Прежде чем Дёблин — на основе своего «плана» — начал, собственно, писать роман, он создал ряд текстов, имеющих характер набросков, пытаясь выстроить отдельные связные фрагменты. Но чтобы приблизиться к окончательной версии, ему понадобились и другие промежуточные шаги. Сохранившиеся в марбахском собрании версии-наброски, если сравнить их с планами, обладают более высокой плотностью нарративной ткани, но в них имеются лакуны, а ближе к концу они как бы расползаются на волокна, превращаясь в простые перечни понятий или имен. На базе таких набросков возникла полная версия романа, которая по большей части выглядит как чистовик; потом Эрна Дёблин[151] перепечатала ее на машинке; эта машинопись — с корректурами — и стала основой для печатного издания.

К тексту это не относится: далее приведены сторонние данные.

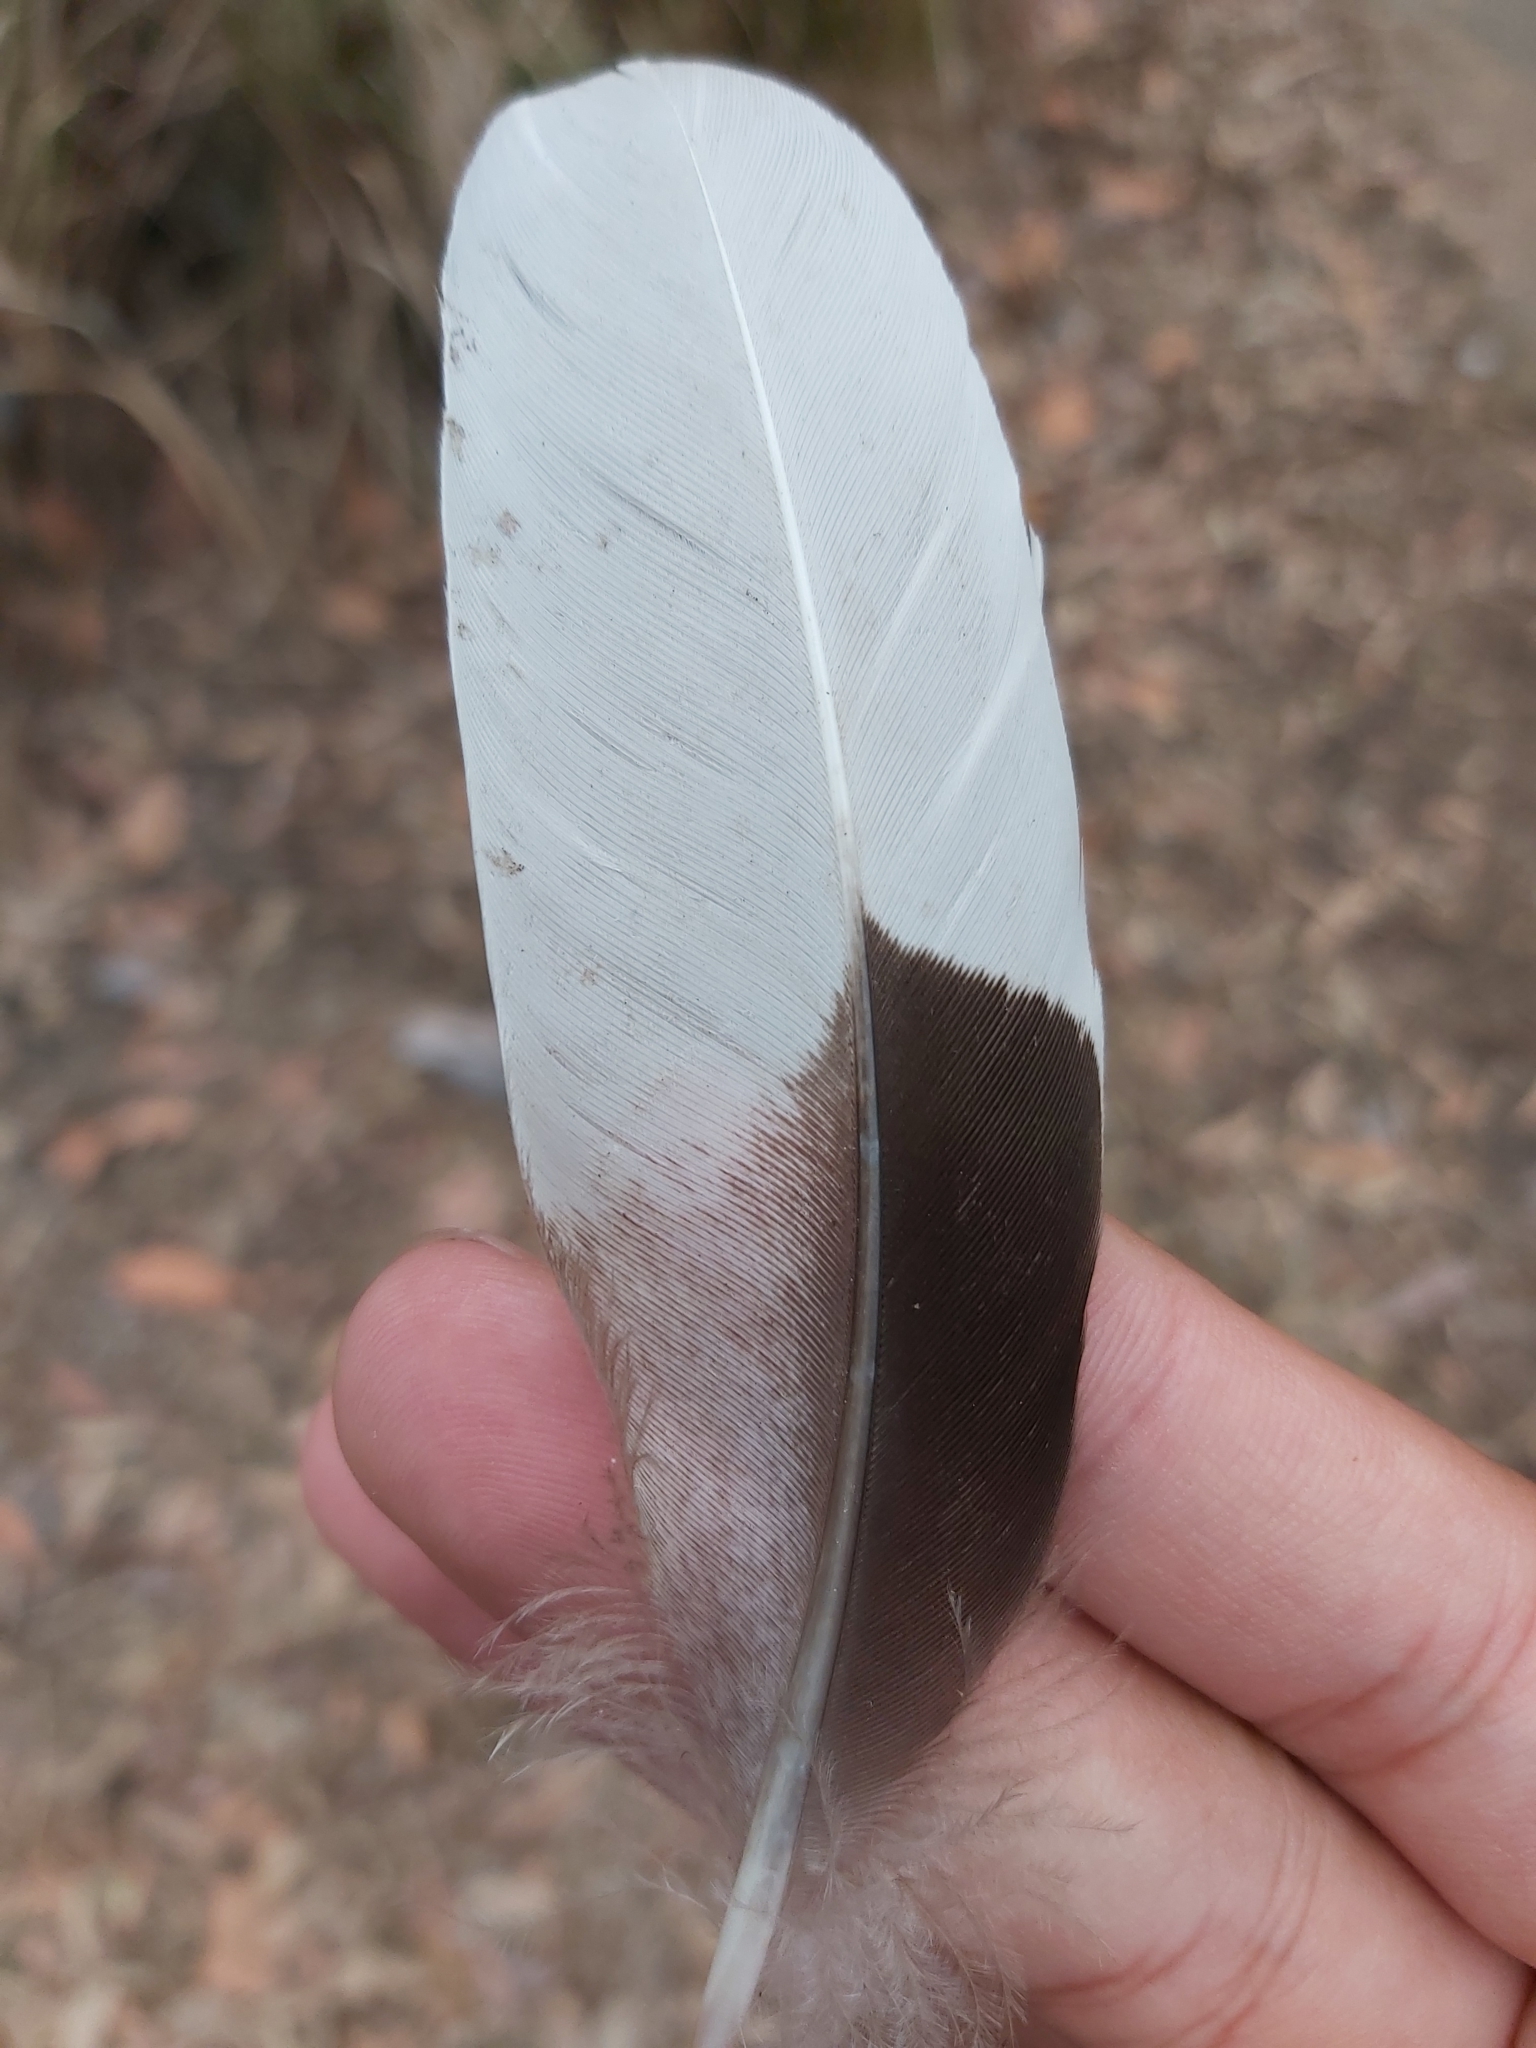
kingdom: Animalia
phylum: Chordata
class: Aves
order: Anseriformes
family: Anatidae
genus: Chenonetta
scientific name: Chenonetta jubata
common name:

Чистовую рукопись Дёблин, можно сказать, закончил в своем целендорфском уединении. Проведенное в Целендорфе время было для него, несомненно, весьма продуктивным, но потребовало крайнего напряжения умственных и душевных сил. Пребывание там, на которое Дёблин ссылается в «Посвящении», под конец, вероятно, стало для писателя пыткой. Много лет спустя, оглядываясь назад, он вспоминал о «почти невротическом состоянии», которое заставило его «прервать работу: фантазии были слишком дикими и мозг не отпускал меня на свободу» («Дневник 1952–1953 годов», SLW 349). А в период работы над романом, вскоре после возвращения к семье, Дёблин ссылался на свое крайне неустойчивое душевное состояние в письме Густаву Клингельхёферу[152] от 30 сентября 1922 года (Письма II 35):
<…> я уже тогда заболел; мне пришлось из комнаты, которую я снял, чтобы поработать в одиночестве, вернуться в Берлин, где я до сих пор болею и веду растительный образ жизни. Эффект каторжной тюрьмы без самой тюрьмы: нескончаемый нервно-психический коллапс; я все еще не встал на ноги.[153]
Очевидно, прошло некоторое время, прежде чем Дёблин сумел совладать с собой и возобновил работу над романом. Весной 1923 года он написал последнюю книгу «Гор морей и гигантов»: «Я испытал счастливое чувство, когда — в мае 1923-го — осознал наконец судьбу Венаски» (ЗГМГ 48). В августе он полностью завершил свою «,песнь“ великой природе»[154] (Письма I 123).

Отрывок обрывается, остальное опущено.